__WORK TO COMPLETE__.
1. Answer these questions about the Upstream Colour review, giving each answer on its own line:
(a) Into what animal does The Sampler transfer the worm?
(b) What camera technique does the review say creates a very alien atmosphere?
(c) What color is the liquid that comes from the decomposing pig corpses?
2. Pick up the Upstream Colour review after its last paragraph and continue writing it.

Upstream Colour. Dir. Shane Carruth. erbp. 2013.

Upstream Colour is a dreamlike vision of the subjectivity and fragility of reality. The film follows Kris (Amy Seimetz) as her life is transformed into an isolating nightmare of confusion and lies, by the mysterious ‘Thief’, a man who uses parasitic worms to hypnotise his victims before extorting money from them. The worms are part of a life cycle that has a complex relationship to the human world that enables and profits from it: a worm grows in an orchid, the orchid is harvested by E&P Exotics, and the worm is eventually fed to a human by Thief. The victim is puzzlingly summoned by The Sampler, who transfers the worm into a pig. The pig does not suffer from the worm’s presence, instead becoming an unwitting influence over the person whose parasite it now hosts. The Sampler uses this to observe the victims’ lives and ‘sample’ them for his music, which he sells from his label Quinoa Valley Recording Co. Eventually the pig dies and its body is cast into a river, where its corpse feeds the orchids, and the cycle begins anew.

The influence of French New Wave cinema is present in the conversational dialogue style which requires an attentive ear. The storyline, though, resides in an uncomfortable realm of naturalistic science fiction, playing upon long-lived fears such as identity theft, parasitic invasion and brainwashing to create a frighteningly believable situation. The film evades a simple generic definition due to its oblique style; with little dialogue, Carruth’s narrative hangs predominantly on his use of soundscapes and cinematography.

The present-day setting and threadbare script cloak the film in realism, but the use of a shallow depth of field creates a very alien atmosphere. The technique means that the camera focuses on one small element of each shot, with the background slightly unfocused. The camera is therefore able to draw the eye to a particular element, and it often gives the illusion of coming to under a bright light, echoing the literal return to consciousness experienced by The Sampled. The cinematography thus reflects Kris’s reconsideration of the reality of her existence, creating an immersive cinematic experience.  Another consequence of this photographic style is that the shots are presented in an unrealistic and seemly less conscious way than how we see the world with our own eyes. It is as though Carruth is exploring a visual experience of life as a non-human being. This effect is emphasized by the focus placed on animal’s eyes, specifically the eyes of Kris’s pig during the transplant, and later after the abduction of the piglets.

Science fiction is especially visible as an applicable code in the use of macro footage of cells and other microorganisms, rendered in Warholian bright colours which contrast to the white and grey of Carruth’s gloomy America. The close-up shots of decomposing pig corpses are grey and unpleasant, but the bright blue ink-like liquid that emanates from them is surreal and beautiful. The colour bleeds into the orchids’ roots, and is chosen specifically for the aesthetically pleasing but unnatural connotations of the colour blue; this shade represents the disease of the worm, but it is nonetheless riveting and brilliant in the bleak surroundings.

The film’s animals are part of a complicated interdependent relationship with humans. At each stage of the life cycle, a human presence is required to further the process and will reap financial rewards from their interference. The expression ‘life cycle’ is ironic in its usage here, since death and infection are the basis of the events, and each human influence is destructive. Thief knows which orchids will provide his worms because they display evidence of parasitic infection, and it is only through the killing of the piglets that the worm is released into the orchids. Although humans and animals seem to depend upon each other, it is made clear that the cognisance of the humans causes them to behave without the animals’ needs in mind, for instance the Sampler’s killing of the piglets. His reason for this action is unexplained, but the emotional response in the pigs is hugely distressing, made obvious in its human manifestation in Kris and Jeff. This human display of emotion allows Carruth to interpret animal experience through a human lens, symbolic of the way humans view animals in the real world.

__INFORMATION SUPPLIED__.
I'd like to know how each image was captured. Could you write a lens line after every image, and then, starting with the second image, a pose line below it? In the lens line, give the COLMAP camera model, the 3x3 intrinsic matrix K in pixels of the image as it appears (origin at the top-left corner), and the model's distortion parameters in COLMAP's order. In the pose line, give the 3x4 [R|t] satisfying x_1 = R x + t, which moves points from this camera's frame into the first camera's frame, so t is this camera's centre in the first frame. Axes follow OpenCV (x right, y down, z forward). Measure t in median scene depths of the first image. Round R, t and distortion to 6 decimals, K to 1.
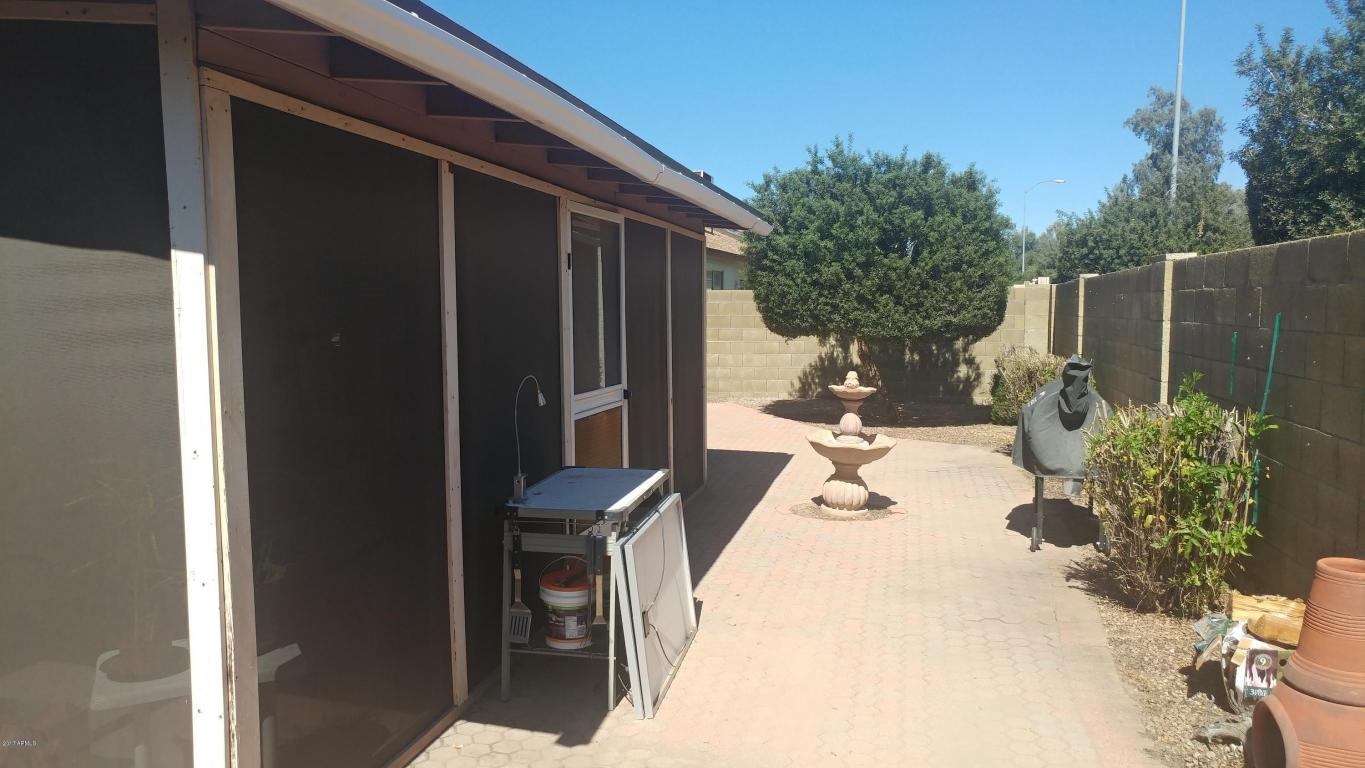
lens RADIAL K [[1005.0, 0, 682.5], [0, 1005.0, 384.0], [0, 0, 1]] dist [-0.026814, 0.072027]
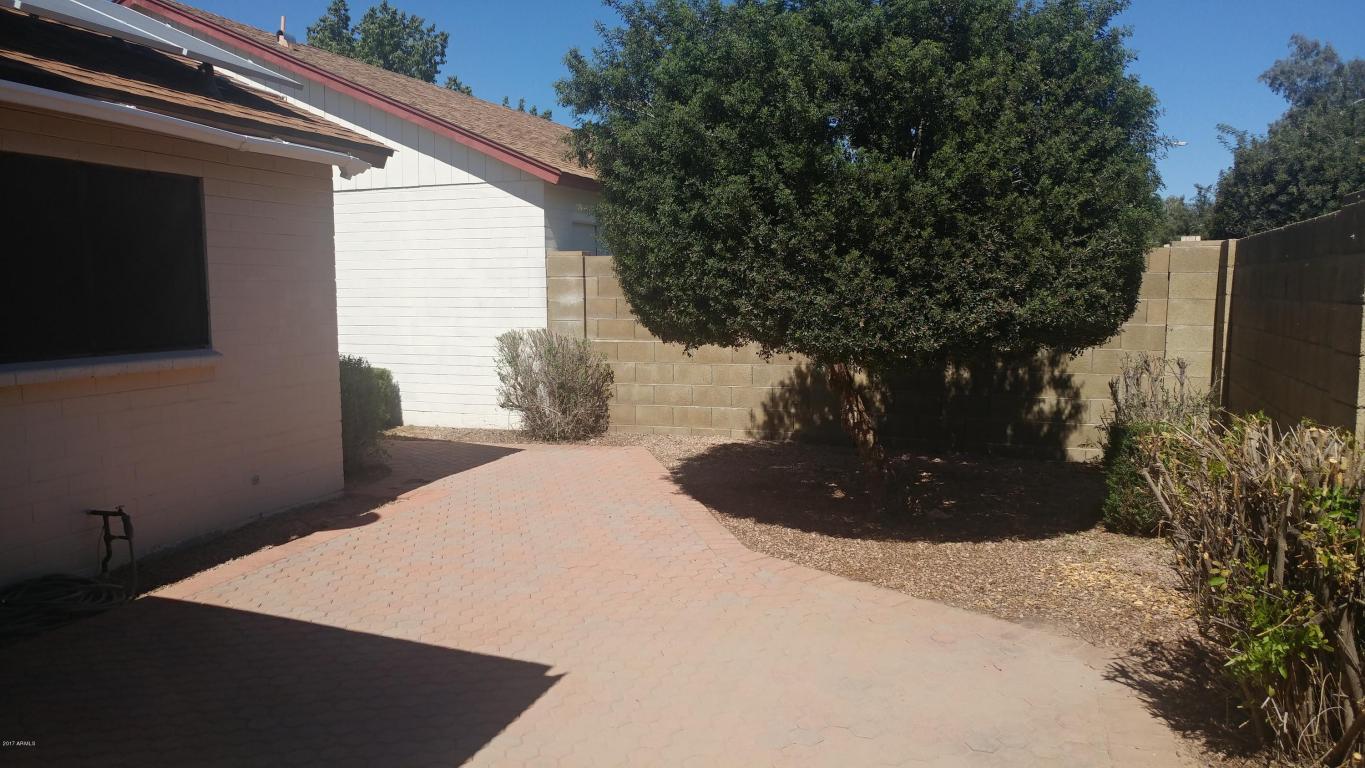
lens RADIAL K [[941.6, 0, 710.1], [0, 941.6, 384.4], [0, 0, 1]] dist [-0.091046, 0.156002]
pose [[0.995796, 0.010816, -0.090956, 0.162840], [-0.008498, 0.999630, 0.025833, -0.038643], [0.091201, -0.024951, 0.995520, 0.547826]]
* * *
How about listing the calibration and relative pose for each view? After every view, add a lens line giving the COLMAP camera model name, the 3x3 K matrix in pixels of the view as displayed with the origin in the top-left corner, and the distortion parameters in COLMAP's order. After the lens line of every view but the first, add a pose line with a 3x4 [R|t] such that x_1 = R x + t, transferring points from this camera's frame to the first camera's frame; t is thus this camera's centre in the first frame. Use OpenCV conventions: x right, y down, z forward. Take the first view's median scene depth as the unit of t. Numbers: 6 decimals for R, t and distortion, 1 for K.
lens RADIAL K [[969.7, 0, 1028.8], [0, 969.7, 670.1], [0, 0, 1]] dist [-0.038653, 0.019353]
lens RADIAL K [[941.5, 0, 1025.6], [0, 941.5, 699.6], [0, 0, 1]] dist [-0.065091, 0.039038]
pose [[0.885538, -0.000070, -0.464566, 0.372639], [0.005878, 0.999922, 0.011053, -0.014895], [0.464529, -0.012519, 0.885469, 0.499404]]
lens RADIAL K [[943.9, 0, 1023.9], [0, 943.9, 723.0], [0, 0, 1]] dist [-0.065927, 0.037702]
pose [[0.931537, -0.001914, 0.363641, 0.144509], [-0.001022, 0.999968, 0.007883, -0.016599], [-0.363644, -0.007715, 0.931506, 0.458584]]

__RESPONSES BY TASK__.
1.
(a) A pig.
(b) A shallow depth of field.
(c) Bright blue.

2.
Despite the criminal acts which lead up to it, the pig-victim relationship is the most positive one, in the sense that it finds a harmonious balance of power. Having once had a physical bond in the form of the parasite, the pigs’ actions later lead directly to corresponding behaviour and emotion in the humans. For example, Kris’s pig enters the corral and instantly meets Jeff’s pig, bringing the two humans together accordingly. Kris’s phantom pregnancy is also a result of this connection. More positively, it drives Kris to find the pigs, and the film concludes with all The Sampled coming together to care for the animals, thus creating a balance and suggesting that Kris’s loss of identity is resolved. In this way, the film presents a vision of utopia, but one which can only be achieved as a result of great suffering and loss. In finding the pigs, the humans whose lives have been so irrevocably damaged are able to rediscover meaning, without having to fit themselves into a pre-existing model of society. Rather, the image of people living simply and communally on a farm, far from city life, is a modernised version of the American Dream, albeit a bleak and improbable one. The end result for the profiteers is failure.

The profit each human makes is depicted in varying degrees of immorality, because of the way society and the financial world is placed as an enemy to the characters’ humanity. A key example is Jeff’s work with bankers, for whom he is obliged to live under the radar of the law. He describes himself as a drug addict, although it is unclear whether this is true or a false memory caused by being literally drugged by Thief’s parasitic worm. Drug addiction may even be a symbol of the financial world within which he is permanently entangled. Additionally, the bankers who deal with Kris’s traumatic experiences are unsympathetic, and the train which transports working people is portrayed as comparable to the pig corral through the use of graphic matching. The visual connection has resonance not only on the scale of Kris and Jeff’s connection to pigs, but in a wider sense of society as a farm through which people must dedicate themselves to the cogs of civilisation, a wheel which turns with no consideration for educated ‘drop-outs’ like Kris and Jeff. These parallels complicate the way the pigs free the humans from the parasite, but are themselves ultimately kept within the corral. The film thus represents animals as prisoners even after the development of a spiritual relationship to human beings.

The corralled pigs are clearly victims as much as the sampled humans, but this is not represented through anthropomorphism. Instead the pigs’ quality of life is shown through the way their human counterparts respond to the pigs’ experiences. The pigs thus come close to Wells’ notion of the ‘pure animal’, but the human interpretation of their feelings complicates this to a degree. Sampler’s theft of the piglets has a terrible effect on the parents, which is evident through the human couple’s sudden and dramatic change in mood. Kris becomes enormously distressed, disorientated and driven to punch through a glass window. Jeff becomes enraged, fights with two strangers and flings documents from the upper levels of a building. The couple are inspired to flee, though they are not sure of their destination. They go home. The experience triggers a series of dissociative behaviours in Kris, which ultimately bring the pair to seek the cause of their problems.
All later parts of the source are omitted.